## To do
Rewrite the lines of every row, changing each "phylum" to "division" and leaving everything else unchanged.

__________________________________________________

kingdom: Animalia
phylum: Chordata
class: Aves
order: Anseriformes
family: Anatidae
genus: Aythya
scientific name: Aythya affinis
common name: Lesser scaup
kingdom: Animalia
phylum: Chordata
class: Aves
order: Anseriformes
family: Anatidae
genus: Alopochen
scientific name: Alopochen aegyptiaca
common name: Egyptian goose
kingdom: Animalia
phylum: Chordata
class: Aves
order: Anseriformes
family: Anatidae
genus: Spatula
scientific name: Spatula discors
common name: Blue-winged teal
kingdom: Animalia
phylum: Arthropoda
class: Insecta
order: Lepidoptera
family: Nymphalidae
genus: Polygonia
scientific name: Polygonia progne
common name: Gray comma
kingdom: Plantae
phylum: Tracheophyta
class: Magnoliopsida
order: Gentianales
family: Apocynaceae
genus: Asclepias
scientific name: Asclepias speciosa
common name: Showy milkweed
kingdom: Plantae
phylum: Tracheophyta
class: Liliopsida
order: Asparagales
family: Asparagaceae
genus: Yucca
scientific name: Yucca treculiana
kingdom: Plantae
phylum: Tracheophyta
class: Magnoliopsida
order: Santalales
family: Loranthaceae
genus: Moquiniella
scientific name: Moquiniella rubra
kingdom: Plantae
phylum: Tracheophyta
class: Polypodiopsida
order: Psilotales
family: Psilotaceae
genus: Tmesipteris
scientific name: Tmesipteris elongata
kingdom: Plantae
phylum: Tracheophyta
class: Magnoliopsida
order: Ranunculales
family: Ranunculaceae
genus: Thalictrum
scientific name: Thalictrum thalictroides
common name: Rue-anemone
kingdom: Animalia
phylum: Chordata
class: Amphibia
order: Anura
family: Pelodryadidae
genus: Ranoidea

__________________________________________________

## The completed task
kingdom: Animalia
division: Chordata
class: Aves
order: Anseriformes
family: Anatidae
genus: Aythya
scientific name: Aythya affinis
common name: Lesser scaup
kingdom: Animalia
division: Chordata
class: Aves
order: Anseriformes
family: Anatidae
genus: Alopochen
scientific name: Alopochen aegyptiaca
common name: Egyptian goose
kingdom: Animalia
division: Chordata
class: Aves
order: Anseriformes
family: Anatidae
genus: Spatula
scientific name: Spatula discors
common name: Blue-winged teal
kingdom: Animalia
division: Arthropoda
class: Insecta
order: Lepidoptera
family: Nymphalidae
genus: Polygonia
scientific name: Polygonia progne
common name: Gray comma
kingdom: Plantae
division: Tracheophyta
class: Magnoliopsida
order: Gentianales
family: Apocynaceae
genus: Asclepias
scientific name: Asclepias speciosa
common name: Showy milkweed
kingdom: Plantae
division: Tracheophyta
class: Liliopsida
order: Asparagales
family: Asparagaceae
genus: Yucca
scientific name: Yucca treculiana
kingdom: Plantae
division: Tracheophyta
class: Magnoliopsida
order: Santalales
family: Loranthaceae
genus: Moquiniella
scientific name: Moquiniella rubra
kingdom: Plantae
division: Tracheophyta
class: Polypodiopsida
order: Psilotales
family: Psilotaceae
genus: Tmesipteris
scientific name: Tmesipteris elongata
kingdom: Plantae
division: Tracheophyta
class: Magnoliopsida
order: Ranunculales
family: Ranunculaceae
genus: Thalictrum
scientific name: Thalictrum thalictroides
common name: Rue-anemone
kingdom: Animalia
division: Chordata
class: Amphibia
order: Anura
family: Pelodryadidae
genus: Ranoidea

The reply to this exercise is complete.